Department of Mechanical Engineering, McGill University, Montreal, Canada

Michael Kokkolaras

Department of Mechanical Engineering, McGill University, Montreal, Canada

1Corresponding author.

ASME doi:10.1115/1.4038202 History: Received June 06, 2017; Revised September 20, 2017


Nanoparticle-based drug delivery is a promising method to increase the therapeutic index of anti-cancer agents with low median toxic dose. The delivery efficiency, corresponding to the fraction of the injected nanoparticles that adhere to the tumor site, depends on nanoparticle size $a$ and aspect ratio $AR$. Currently, values for these variables are chosen empirically, and may not yield optimal targeted drug delivery. This study applies rigorous optimization to the design of nanoparticles. A preliminary investigation revealed that delivery efficiency increases monotonically with $a$ and $AR$. However, maximizing $a$ and $AR$ results in non-uniform drug distribution, which impairs tumor regression. Therefore, a multi-objective optimization problem (MO) is formulated to quantify the trade-off between nanoparticles accumulation and distribution. The MO is solved using the derivative-free Mesh Adaptive Direct Search algorithm. Theoretically, the Pareto-optimal set consists of an infinite number of mathematically equivalent solutions to the MO problem. However, interesting design solutions can be identified subjectively, e.g., the ellipsoid with a major axis of 720 nm and an aspect ratio of 7.45, as the solution closest to the utopia point.
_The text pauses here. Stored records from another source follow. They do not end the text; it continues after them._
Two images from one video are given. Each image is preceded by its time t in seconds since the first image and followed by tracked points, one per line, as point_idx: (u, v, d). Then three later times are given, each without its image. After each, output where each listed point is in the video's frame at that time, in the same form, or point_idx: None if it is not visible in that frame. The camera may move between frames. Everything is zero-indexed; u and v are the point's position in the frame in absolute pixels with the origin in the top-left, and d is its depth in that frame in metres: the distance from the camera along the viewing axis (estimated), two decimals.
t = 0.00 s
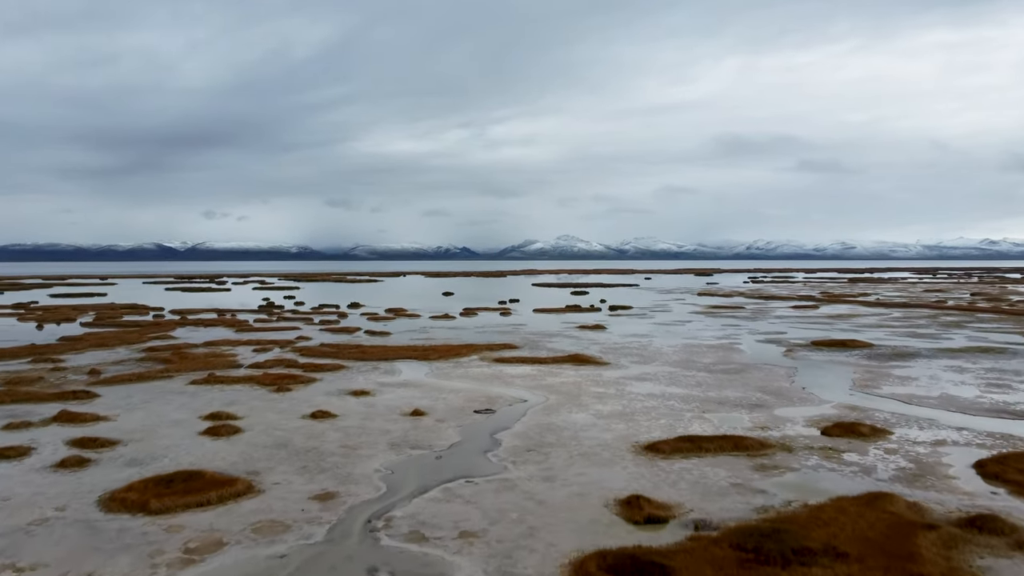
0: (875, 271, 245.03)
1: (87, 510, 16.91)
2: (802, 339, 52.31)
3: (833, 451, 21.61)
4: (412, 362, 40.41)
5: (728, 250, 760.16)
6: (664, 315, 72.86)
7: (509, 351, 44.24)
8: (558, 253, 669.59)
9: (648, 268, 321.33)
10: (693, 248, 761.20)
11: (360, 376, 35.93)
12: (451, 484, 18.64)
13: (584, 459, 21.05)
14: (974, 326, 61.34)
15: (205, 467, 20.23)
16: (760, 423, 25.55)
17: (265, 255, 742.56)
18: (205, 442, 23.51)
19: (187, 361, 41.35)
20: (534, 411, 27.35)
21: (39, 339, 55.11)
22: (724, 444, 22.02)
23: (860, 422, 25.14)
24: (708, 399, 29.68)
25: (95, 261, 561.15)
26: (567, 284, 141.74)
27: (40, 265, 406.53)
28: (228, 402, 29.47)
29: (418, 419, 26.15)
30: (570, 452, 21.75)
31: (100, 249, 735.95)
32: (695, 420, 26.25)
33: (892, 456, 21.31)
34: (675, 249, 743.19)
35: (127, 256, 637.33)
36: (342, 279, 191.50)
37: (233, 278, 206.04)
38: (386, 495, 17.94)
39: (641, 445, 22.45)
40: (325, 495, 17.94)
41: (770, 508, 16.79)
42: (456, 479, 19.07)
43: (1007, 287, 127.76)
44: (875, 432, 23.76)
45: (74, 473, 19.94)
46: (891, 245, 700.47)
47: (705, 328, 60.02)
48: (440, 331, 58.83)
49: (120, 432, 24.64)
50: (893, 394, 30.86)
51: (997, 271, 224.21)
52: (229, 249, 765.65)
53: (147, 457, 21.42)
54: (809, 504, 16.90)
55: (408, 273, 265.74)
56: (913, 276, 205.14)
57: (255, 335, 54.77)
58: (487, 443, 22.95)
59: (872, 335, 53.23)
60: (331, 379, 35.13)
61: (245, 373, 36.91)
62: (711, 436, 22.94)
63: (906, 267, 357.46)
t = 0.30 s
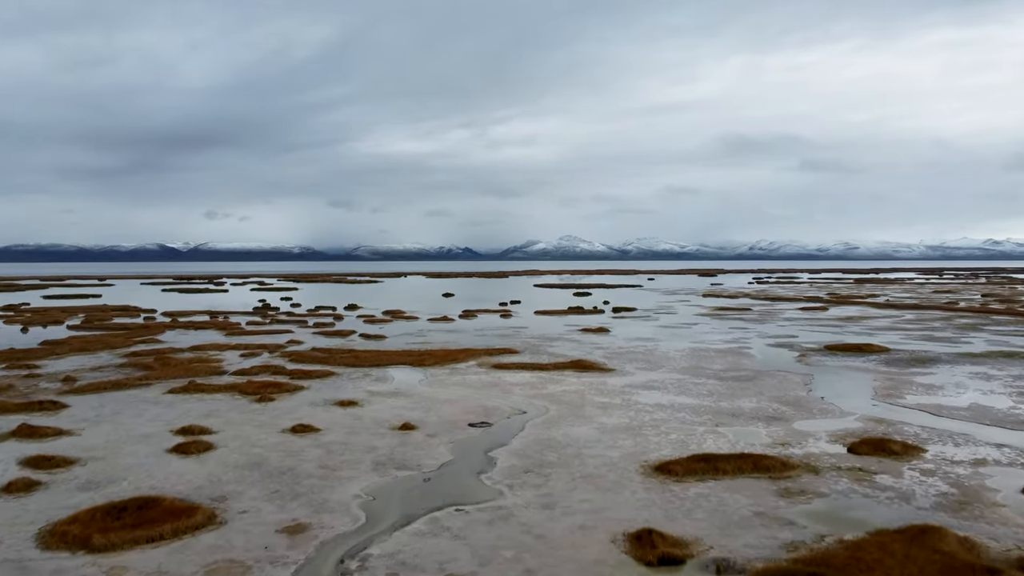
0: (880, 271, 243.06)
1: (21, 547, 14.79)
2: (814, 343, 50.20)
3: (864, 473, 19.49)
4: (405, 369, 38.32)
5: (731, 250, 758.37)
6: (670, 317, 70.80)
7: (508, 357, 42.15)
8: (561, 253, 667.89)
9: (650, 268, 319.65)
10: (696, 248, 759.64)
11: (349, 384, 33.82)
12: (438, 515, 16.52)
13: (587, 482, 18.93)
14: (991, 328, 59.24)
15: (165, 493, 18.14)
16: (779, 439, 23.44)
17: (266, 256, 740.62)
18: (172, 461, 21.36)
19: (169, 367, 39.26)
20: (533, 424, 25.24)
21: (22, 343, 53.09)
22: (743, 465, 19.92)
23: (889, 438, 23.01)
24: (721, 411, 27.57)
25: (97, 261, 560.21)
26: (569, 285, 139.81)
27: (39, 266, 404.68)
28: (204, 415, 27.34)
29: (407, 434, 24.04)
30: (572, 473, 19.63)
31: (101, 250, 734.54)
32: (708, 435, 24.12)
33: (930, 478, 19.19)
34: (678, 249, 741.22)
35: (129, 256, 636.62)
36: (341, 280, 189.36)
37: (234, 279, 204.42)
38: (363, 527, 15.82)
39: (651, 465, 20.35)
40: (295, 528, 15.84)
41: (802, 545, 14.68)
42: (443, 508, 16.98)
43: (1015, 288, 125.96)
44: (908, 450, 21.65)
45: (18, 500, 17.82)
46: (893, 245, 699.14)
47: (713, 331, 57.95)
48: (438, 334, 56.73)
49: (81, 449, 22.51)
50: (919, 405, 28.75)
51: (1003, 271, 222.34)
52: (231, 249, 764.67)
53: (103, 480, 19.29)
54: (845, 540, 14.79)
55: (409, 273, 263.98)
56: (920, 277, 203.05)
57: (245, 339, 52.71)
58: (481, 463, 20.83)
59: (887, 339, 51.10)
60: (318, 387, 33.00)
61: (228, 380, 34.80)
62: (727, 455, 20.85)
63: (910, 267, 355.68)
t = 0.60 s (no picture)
0: (886, 272, 241.24)
1: None
2: (828, 347, 48.13)
3: (902, 500, 17.40)
4: (399, 375, 36.25)
5: (734, 251, 755.99)
6: (675, 318, 68.80)
7: (508, 362, 40.08)
8: (563, 253, 666.26)
9: (654, 268, 317.80)
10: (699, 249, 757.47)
11: (338, 393, 31.78)
12: (420, 552, 14.43)
13: (593, 511, 16.82)
14: (1009, 331, 57.17)
15: (115, 523, 16.10)
16: (802, 457, 21.36)
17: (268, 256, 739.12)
18: (133, 482, 19.30)
19: (150, 374, 37.22)
20: (532, 440, 23.13)
21: (3, 346, 51.10)
22: (765, 490, 17.86)
23: (924, 456, 20.92)
24: (736, 424, 25.48)
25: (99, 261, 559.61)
26: (571, 286, 137.69)
27: (40, 266, 403.42)
28: (177, 428, 25.30)
29: (394, 451, 21.95)
30: (575, 499, 17.55)
31: (104, 250, 735.18)
32: (723, 452, 22.04)
33: (977, 506, 17.10)
34: (680, 249, 739.53)
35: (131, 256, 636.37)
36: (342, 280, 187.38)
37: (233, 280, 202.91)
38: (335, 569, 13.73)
39: (663, 489, 18.26)
40: (255, 569, 13.78)
41: None
42: (428, 544, 14.89)
43: None
44: (945, 471, 19.55)
45: None
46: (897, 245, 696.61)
47: (721, 334, 55.88)
48: (435, 337, 54.65)
49: (34, 468, 20.46)
50: (948, 416, 26.63)
51: (1010, 272, 220.45)
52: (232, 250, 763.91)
53: (49, 507, 17.23)
54: None
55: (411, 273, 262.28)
56: (925, 277, 201.43)
57: (234, 342, 50.64)
58: (473, 485, 18.76)
59: (902, 343, 49.00)
60: (304, 396, 30.93)
61: (209, 388, 32.73)
62: (747, 478, 18.78)
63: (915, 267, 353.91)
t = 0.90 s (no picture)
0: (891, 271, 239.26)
1: None
2: (842, 351, 45.99)
3: (952, 534, 15.27)
4: (390, 382, 34.14)
5: (737, 251, 754.14)
6: (681, 320, 66.71)
7: (507, 368, 37.92)
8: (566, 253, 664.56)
9: (656, 268, 315.80)
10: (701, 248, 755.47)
11: (323, 402, 29.67)
12: None
13: (598, 546, 14.71)
14: None
15: (49, 563, 14.00)
16: (830, 479, 19.25)
17: (270, 256, 737.00)
18: (82, 508, 17.19)
19: (127, 380, 35.11)
20: (530, 458, 20.96)
21: None
22: (793, 522, 15.73)
23: (966, 478, 18.80)
24: (754, 439, 23.33)
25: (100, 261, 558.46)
26: (572, 286, 135.36)
27: (40, 266, 401.41)
28: (144, 443, 23.20)
29: (376, 472, 19.82)
30: (578, 532, 15.44)
31: (105, 250, 734.06)
32: (741, 473, 19.93)
33: None
34: (683, 249, 737.36)
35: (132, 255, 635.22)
36: (342, 281, 186.06)
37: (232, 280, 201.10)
38: None
39: (678, 519, 16.12)
40: None
41: None
42: None
43: None
44: (994, 497, 17.40)
45: None
46: (900, 245, 694.41)
47: (730, 337, 53.75)
48: (432, 340, 52.50)
49: None
50: (984, 430, 24.48)
51: (1016, 272, 218.51)
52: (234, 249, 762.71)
53: None
54: None
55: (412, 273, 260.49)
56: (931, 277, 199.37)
57: (222, 345, 48.55)
58: (463, 514, 16.67)
59: (919, 347, 46.85)
60: (286, 406, 28.82)
61: (186, 396, 30.61)
62: (772, 506, 16.66)
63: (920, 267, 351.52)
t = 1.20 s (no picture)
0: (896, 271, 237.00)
1: None
2: (858, 355, 43.81)
3: None
4: (380, 390, 32.04)
5: (740, 251, 751.51)
6: (687, 323, 64.57)
7: (506, 374, 35.76)
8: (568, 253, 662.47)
9: (659, 268, 313.70)
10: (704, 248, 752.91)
11: (305, 412, 27.54)
12: None
13: None
14: None
15: None
16: (864, 506, 17.13)
17: (272, 256, 735.65)
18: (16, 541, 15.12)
19: (100, 387, 33.00)
20: (528, 480, 18.84)
21: None
22: (829, 562, 13.65)
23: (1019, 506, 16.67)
24: (775, 458, 21.18)
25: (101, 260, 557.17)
26: (576, 286, 133.17)
27: (41, 266, 400.34)
28: (104, 460, 21.10)
29: (354, 497, 17.69)
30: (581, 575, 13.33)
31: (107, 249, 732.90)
32: (763, 498, 17.81)
33: None
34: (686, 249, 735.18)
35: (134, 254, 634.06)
36: (342, 280, 184.29)
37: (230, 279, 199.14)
38: None
39: (697, 558, 14.01)
40: None
41: None
42: None
43: None
44: None
45: None
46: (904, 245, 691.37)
47: (739, 340, 51.59)
48: (428, 343, 50.35)
49: None
50: None
51: None
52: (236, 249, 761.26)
53: None
54: None
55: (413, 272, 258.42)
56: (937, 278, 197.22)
57: (209, 349, 46.42)
58: (448, 551, 14.56)
59: (939, 351, 44.67)
60: (265, 417, 26.69)
61: (159, 406, 28.50)
62: (803, 541, 14.58)
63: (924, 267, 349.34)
The MO problem formulation is then extended to optimize nanoparticle biochemical properties, in particular ligand-receptor binding affinity and ligand density. Optimizing physical and chemical properties simultaneously results in optimal designs with reduced nanoparticle sizes, thus enhanced cellular uptake. The presented study provides an insight on nanoparticle structures that have potential for producing desirable drug delivery.